Virtual Sheep Conference 202126 January 2021 26 January 2021
The Teagasc Virtual Sheep Conference will take place across two evenings, Tuesday, 26th January and Thursday, 28th January, as a Zoom webinar between 8pm and 9pm
Tuesday, 26 January | 8pm
Hosted by Michael Gottstein, Head of Sheep Knowledge Transfer, Teagasc
Nicola Fetherstone, Teagasc Walsh Scholar
INZAC – An Irish versus New Zealand animal comparison
Professor Paul Kenyon PhD, Head of School, School of Agriculture & Environment/Professor in Sheep Husbandry, Massey University, New Zealand
New Zealand feeding guidelines for growing lambs to target live weights on herbage
Questions & Answers
From a sheep and suckler farm in Co. Roscommon, Nicola went on to pursue a career in agriculture through enrolling in an animal science degree in UCD in 2013.
On graduating in 2017, Nicola joined the Teagasc Walsh Scholar team through enrolling in a PhD titled “INZAC: An Irish and New Zealand animal comparison” under the supervision of Dr Noirin McHugh and Dr Fiona McGovern of Teagasc and Associate Professor Tommy Boland of UCD.
Nicola’s studies involved not only the collection and analysis of a vast amount of data on the INZAC flock including reproductive, lambing, ewe and lamb growth, performance and productivity, but also allowed her to travel to New Zealand for a three month period to link up with agri-consultancy firm AbacusBio and increase her knowledge in the area of New Zealand production systems. As her PhD draws to a close, Nicola will present her findings to date.
Professor Paul Kenyon
Paul Kenyon is the Professor of Sheep Husbandry at Massey University, New Zealand and the head of the School of Agriculture and Environment. He grew up on a sheep and beef farm and has more than 20 years of experience in sheep research in New Zealand and internationally.

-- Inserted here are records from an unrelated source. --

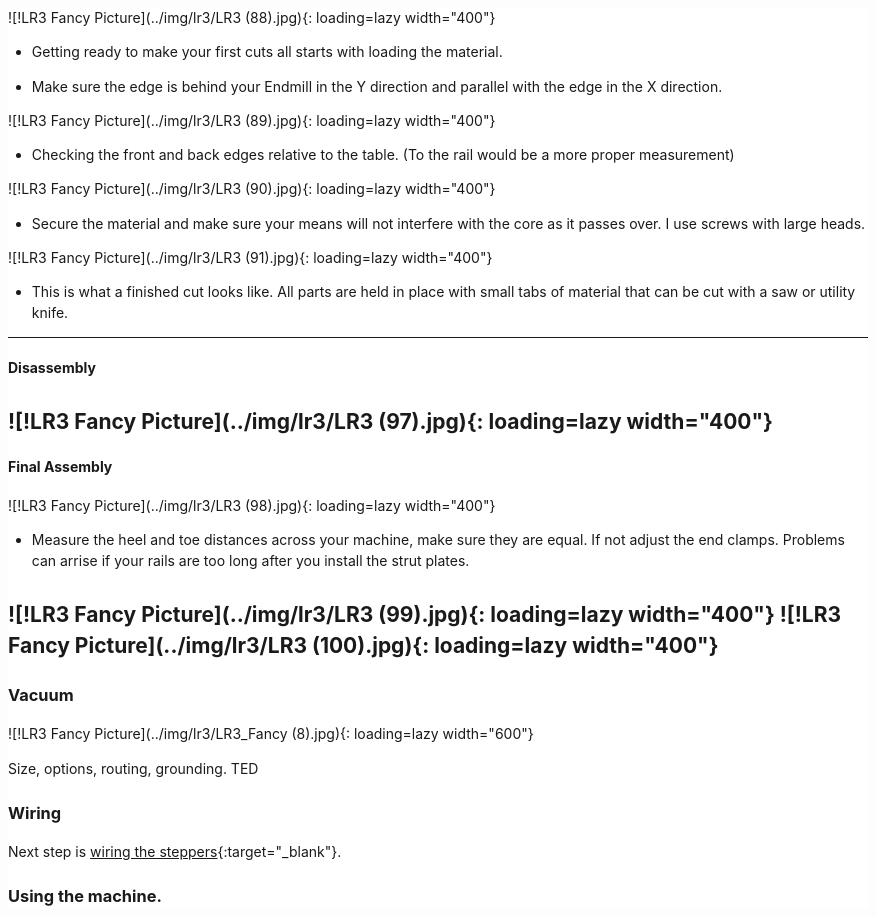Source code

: ![!LR3 Fancy Picture](../img/lr3/LR3 (88).jpg){: loading=lazy width="400"}

 * Getting ready to make your first cuts all starts with loading the material.

 * Make sure the edge is behind your Endmill in the Y direction and parallel with the edge in the X direction. 
 
![!LR3 Fancy Picture](../img/lr3/LR3 (89).jpg){: loading=lazy width="400"}

 * Checking the front and back edges relative to the table. (To the rail would be a more proper measurement)

![!LR3 Fancy Picture](../img/lr3/LR3 (90).jpg){: loading=lazy width="400"}

 * Secure the material and make sure your means will not interfere with the core as it passes over. I use screws with large heads.

![!LR3 Fancy Picture](../img/lr3/LR3 (91).jpg){: loading=lazy width="400"}

 * This is what a finished cut looks like. All parts are held in place with small tabs of material that can be cut with a saw or utility knife.
 

---

#### Disassembly


![!LR3 Fancy Picture](../img/lr3/LR3 (97).jpg){: loading=lazy width="400"}
---

#### Final Assembly

![!LR3 Fancy Picture](../img/lr3/LR3 (98).jpg){: loading=lazy width="400"}

* Measure the heel and toe distances across your machine, make sure they are equal. If not adjust the end clamps. Problems can arrise if your rails are too long after you install the strut plates.

![!LR3 Fancy Picture](../img/lr3/LR3 (99).jpg){: loading=lazy width="400"}
![!LR3 Fancy Picture](../img/lr3/LR3 (100).jpg){: loading=lazy width="400"}
---

### Vacuum
![!LR3 Fancy Picture](../img/lr3/LR3_Fancy (8).jpg){: loading=lazy width="600"}

Size, options, routing, grounding.  TED

### Wiring

Next step is [wiring the steppers](../electronics/steppers.md){:target="_blank"}.

### Using the machine.

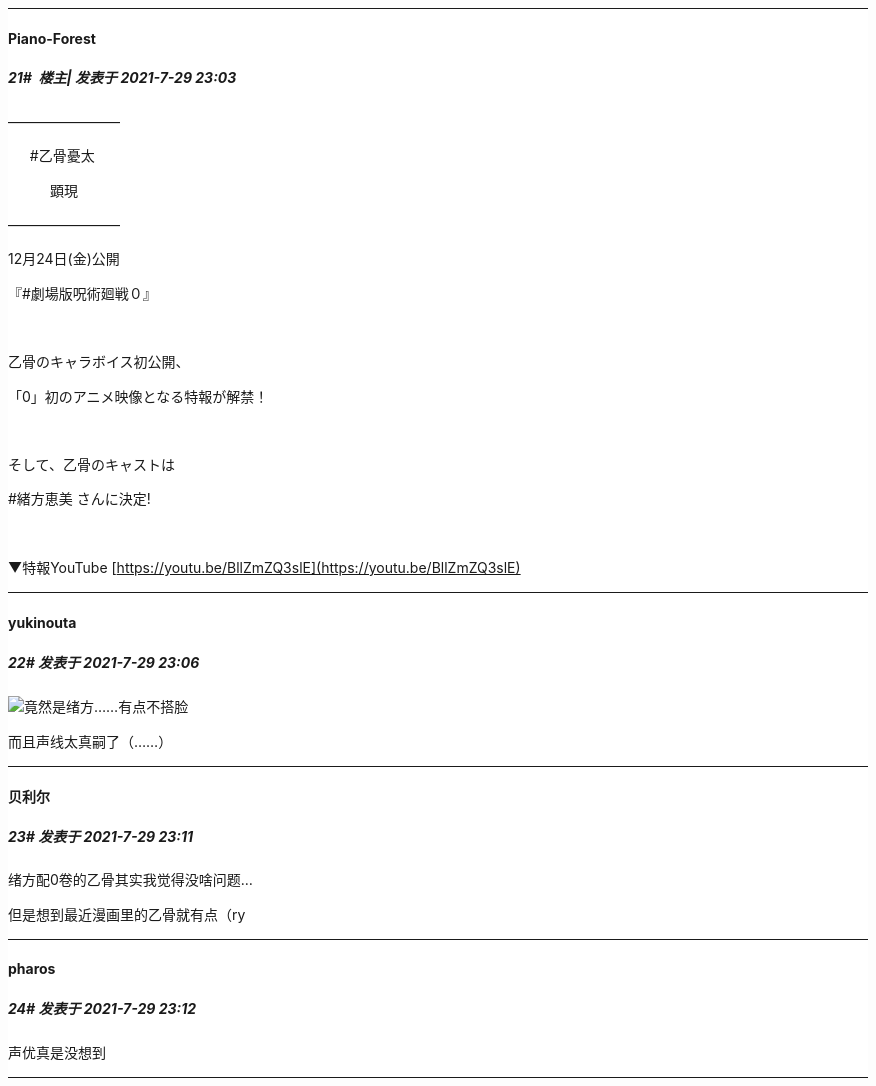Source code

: *****

####  Piano-Forest  
##### 21#         楼主| 发表于 2021-7-29 23:03

————————

　  #乙骨憂太

　　　顕現

————————

12月24日(金)公開　

『#劇場版呪術廻戦０』

 

乙骨のキャラボイス初公開、

「0」初のアニメ映像となる特報が解禁！

 

そして、乙骨のキャストは 

#緒方恵美 さんに決定!

 

▼特報YouTube
[https://youtu.be/BllZmZQ3slE](https://youtu.be/BllZmZQ3slE)

*****

####  yukinouta  
##### 22#       发表于 2021-7-29 23:06

<img src="https://static.saraba1st.com/image/smiley/face2017/001.png" referrerpolicy="no-referrer">竟然是绪方……有点不搭脸

而且声线太真嗣了（……）

*****

####  贝利尔  
##### 23#       发表于 2021-7-29 23:11

绪方配0卷的乙骨其实我觉得没啥问题…

但是想到最近漫画里的乙骨就有点（ry

*****

####  pharos  
##### 24#       发表于 2021-7-29 23:12

声优真是没想到

*****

Specific research programs include; maximizing ewe lamb (hogget) breeding performance, the management of twin and triplet bearing ewes and their offspring in pregnancy and lactation, developing ewe body condition score guidelines, effects of body size on efficiency of production in sheep, alternative feed types to improve sheep performance, maximising ewe milk production and farmer learning.
These research projects are undertaken at both the basic biological science level and at the farm systems/applied level. He works collaboratively with farmers, industry and veterinarians throughout New Zealand and is a regular presenter at industry and farmer events.